Perhaps one of the most vital messages of the book is the role that seemingly “inferior” species can play in the larger ecological sphere. Insects are poisoned, birds are poisoned, waters are poisoned and, subsequently, nature as a whole is left without some of its most vibrant and integral inhabitants. In Australia, it is difficult to imagine a morning without the birdsong of magpies and wattlebirds, or a garden without our beautiful Christmas beetles or unusual stick insects. Although the DDT debate is naturally more relevant to the “pest” species found in farm settings, the view of almost all non-human species as such “pests” – especially if they threaten our own livelihoods - is one that is worldwide. Possum species, in particular the Common Brushtail, are perhaps one of the most prominent examples here in Victoria, the accepted perspective on them being that they are pests in our homes and backyards, and not vice versa. Carson suggests that actions to eradicate each and every pest highlight the vital ‘interrelationships’ of ecology. Although such a concept is viewed as solely an issue of the non-human world, it indeed affects us all. For example:
‘We poison the caddis flies in a stream and the salmon runs dwindle and die. We poison the gnats in a lake and the poison travels from link to link of the food chain and soon the birds of the lake margins become its victims. We spray our elms and the following springs are silent of robin song, not because we sprayed the robins directly but because the poison travelled, step by step, through the now familiar elm-leaf-earthworm-robin cycle.’

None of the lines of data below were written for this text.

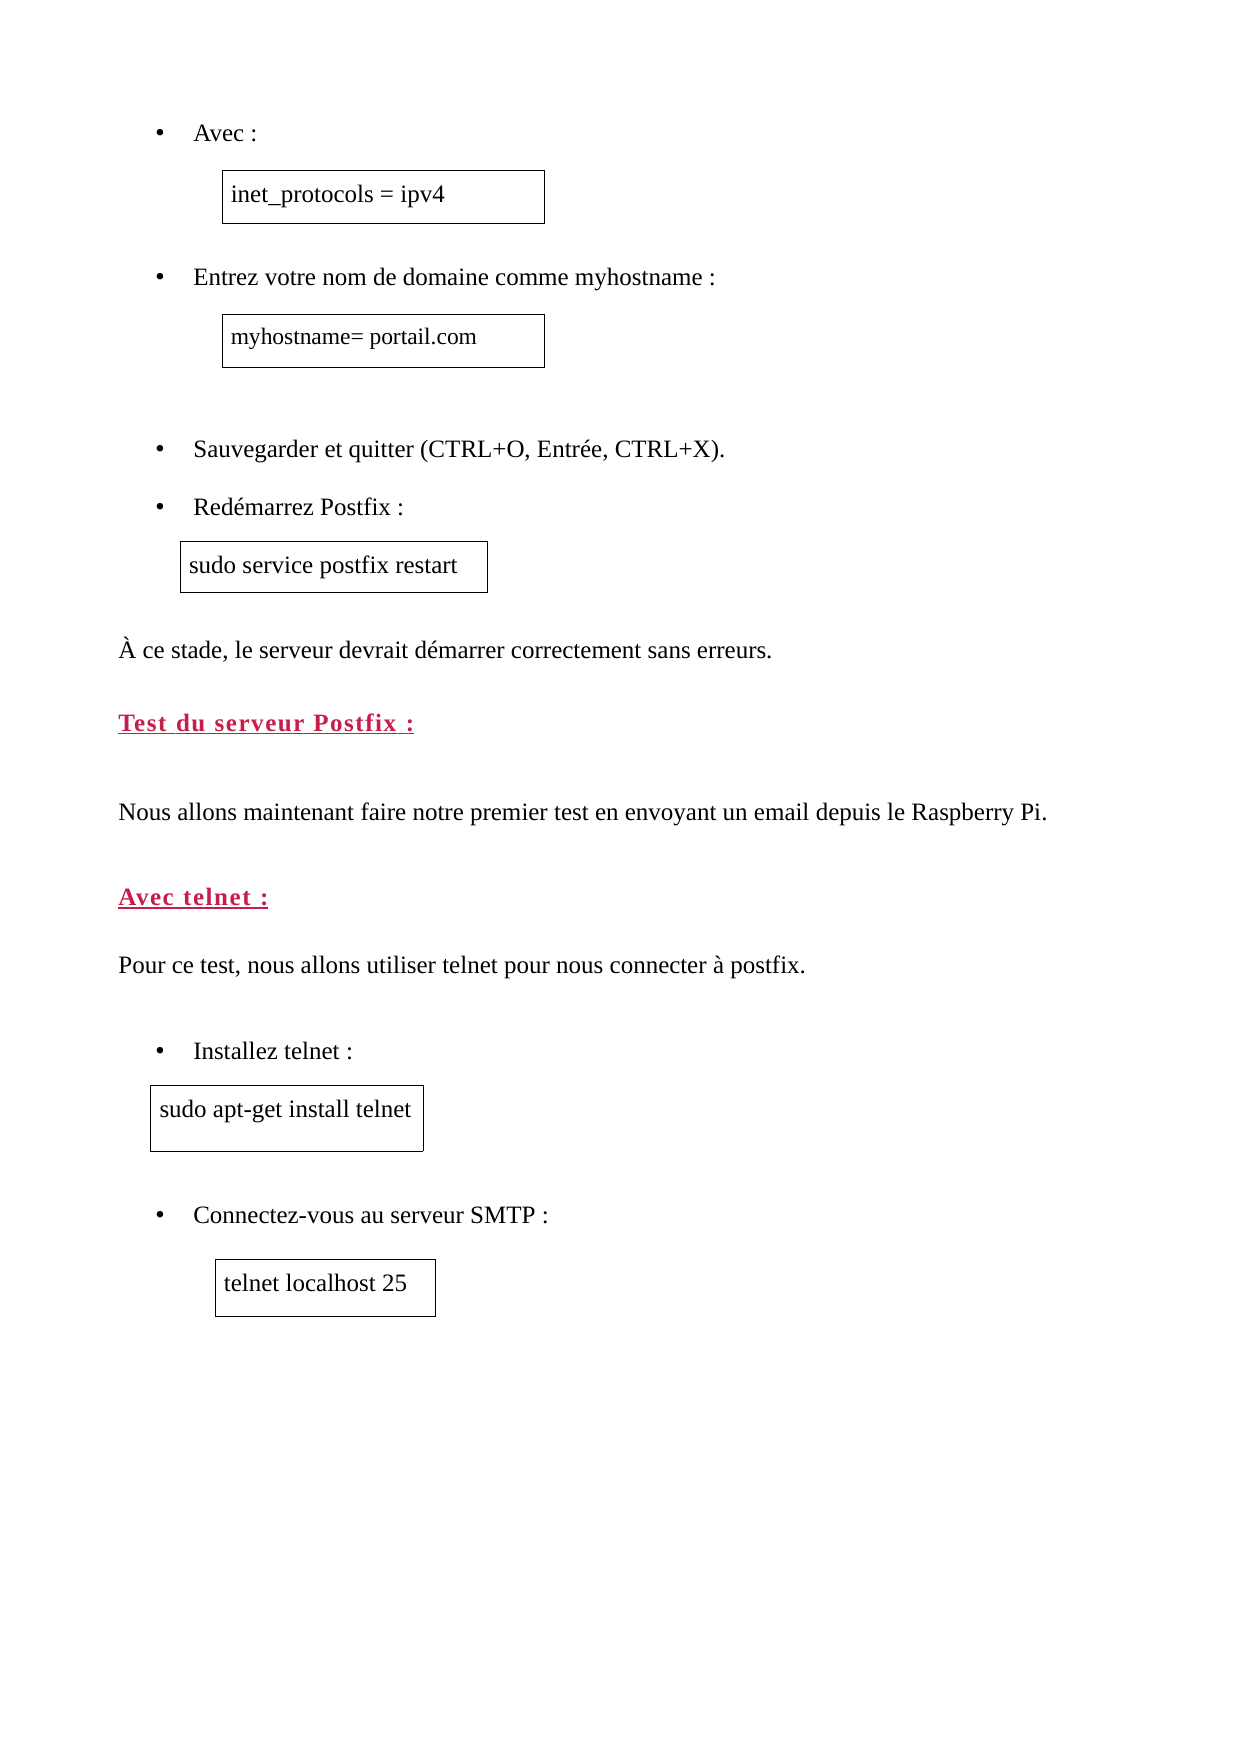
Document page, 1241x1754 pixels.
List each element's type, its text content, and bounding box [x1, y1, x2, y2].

list Redémarrez Postfix : [156, 492, 1122, 521]
list Sauvegarder et quitter (CTRL+O, Entrée, CTRL+X). [156, 434, 1122, 463]
text sudo service postfix restart [189, 550, 478, 579]
text Nous allons maintenant faire notre premier test en envoyant un email depuis le Raspberry Pi. [118, 797, 1122, 825]
text sudo apt-get install telnet [159, 1094, 414, 1123]
text Pour ce test, nous allons utiliser telnet pour nous connecter à postfix. [118, 950, 1122, 979]
text À ce stade, le serveur devrait démarrer correctement sans erreurs. [118, 636, 1122, 664]
list Installez telnet : [156, 1036, 1122, 1065]
text inet_protocols = ipv4 [231, 179, 536, 207]
subtitle Avec telnet : [118, 882, 1122, 911]
text telnet localhost 25 [224, 1268, 426, 1297]
subtitle Test du serveur Postfix : [118, 708, 1122, 736]
list Connectez-vous au serveur SMTP : [156, 1200, 1122, 1229]
text myhostname= portail.com [231, 322, 536, 349]
list Avec : [156, 118, 1122, 147]
list Entrez votre nom de domaine comme myhostname : [156, 262, 1122, 291]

Carson's seminal text has been published in various editions since its release in 1962.
With the Australian Spring beginning and the allure of Summer just around the corner, I believe it difficult for any Melbournian to experience the sunnier portion of our year as one without the playful behaviours of our familiar endemic fauna, or the vibrantly blooming flowers of our unique native plants. The natural world is a part of everyday life, even for those of us who view it as a separate entity to that of the human.

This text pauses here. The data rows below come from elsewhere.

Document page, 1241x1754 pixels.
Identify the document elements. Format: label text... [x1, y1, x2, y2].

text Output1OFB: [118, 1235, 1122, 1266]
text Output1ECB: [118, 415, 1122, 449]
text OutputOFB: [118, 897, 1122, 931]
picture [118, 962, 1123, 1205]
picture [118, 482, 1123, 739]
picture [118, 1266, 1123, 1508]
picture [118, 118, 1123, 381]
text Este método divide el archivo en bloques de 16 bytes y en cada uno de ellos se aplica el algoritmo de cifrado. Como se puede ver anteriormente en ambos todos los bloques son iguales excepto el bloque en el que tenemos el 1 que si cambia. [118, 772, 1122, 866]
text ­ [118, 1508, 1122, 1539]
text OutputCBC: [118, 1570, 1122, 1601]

Although the issue of DDT appears to be a thing of the past, Carson’s words do not stop being relevant in a modern age of climate change, unrenewable energy, habitat destruction, the use of other dangerous chemicals, and the general consensus that human beings are and will always be “above” other animals. Carson appropriately quotes the Canadian entomologist G.C. Ullyett who firmly believed that “we must change our philosophy, abandon our attitude of human superiority and admit that in many cases…we find ways and means of limiting populations of organisms in a more economical way than we can do it ourselves.”

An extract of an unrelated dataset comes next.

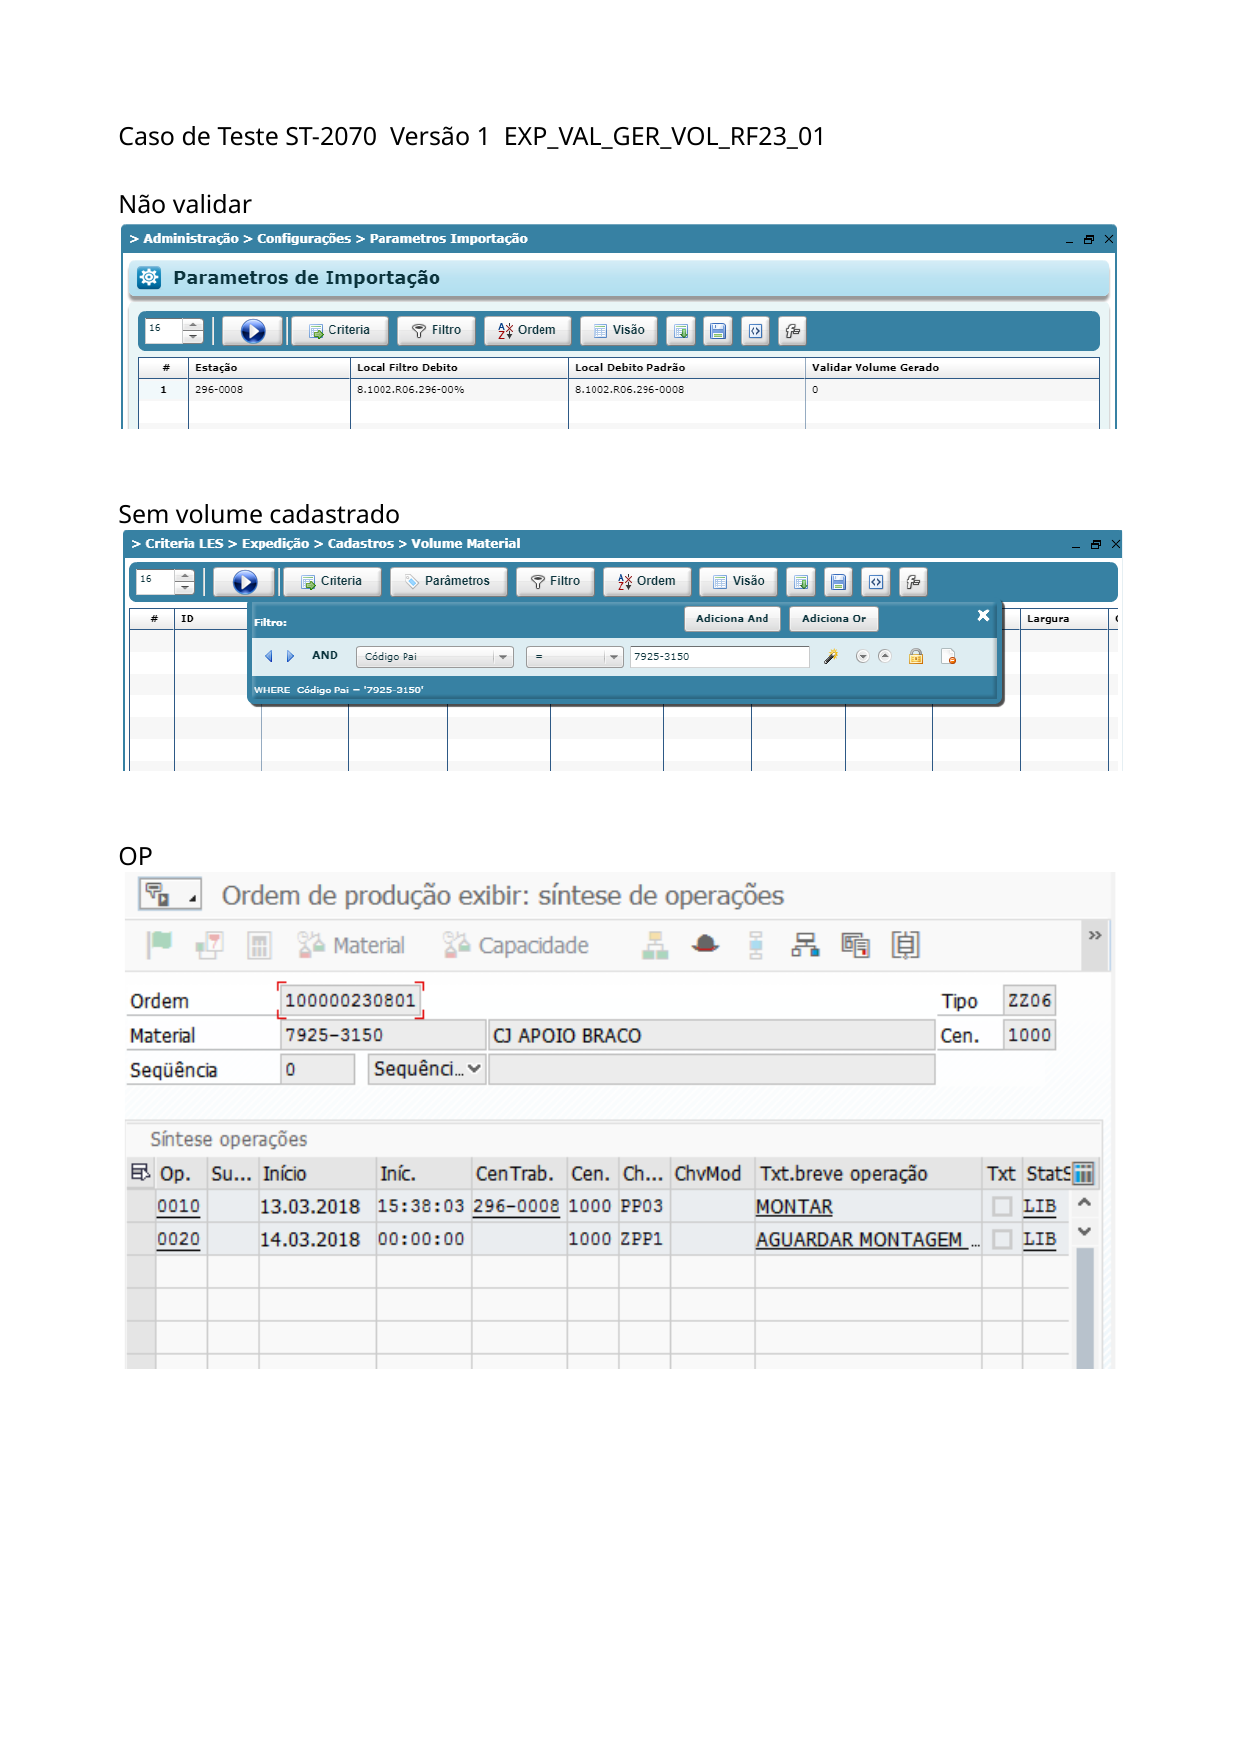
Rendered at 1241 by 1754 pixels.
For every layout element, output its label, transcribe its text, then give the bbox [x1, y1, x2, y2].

To reiterate Carson’s own message, can we as Melbournians – citizens of a thriving city of green parks and fascinating wildlife; of unique landscapes and sublime ocean waters – live with the knowledge that many anthropogenic behaviours may lead to the destruction of exceptional habitats and the disappearance of countless species? Can we live in this city whilst knowing that what once made our state beautiful is gone, possibly forever? Carl Sagan once said that ‘an organism at war with itself is doomed’ – let us hope that this organism does not continue to be the human.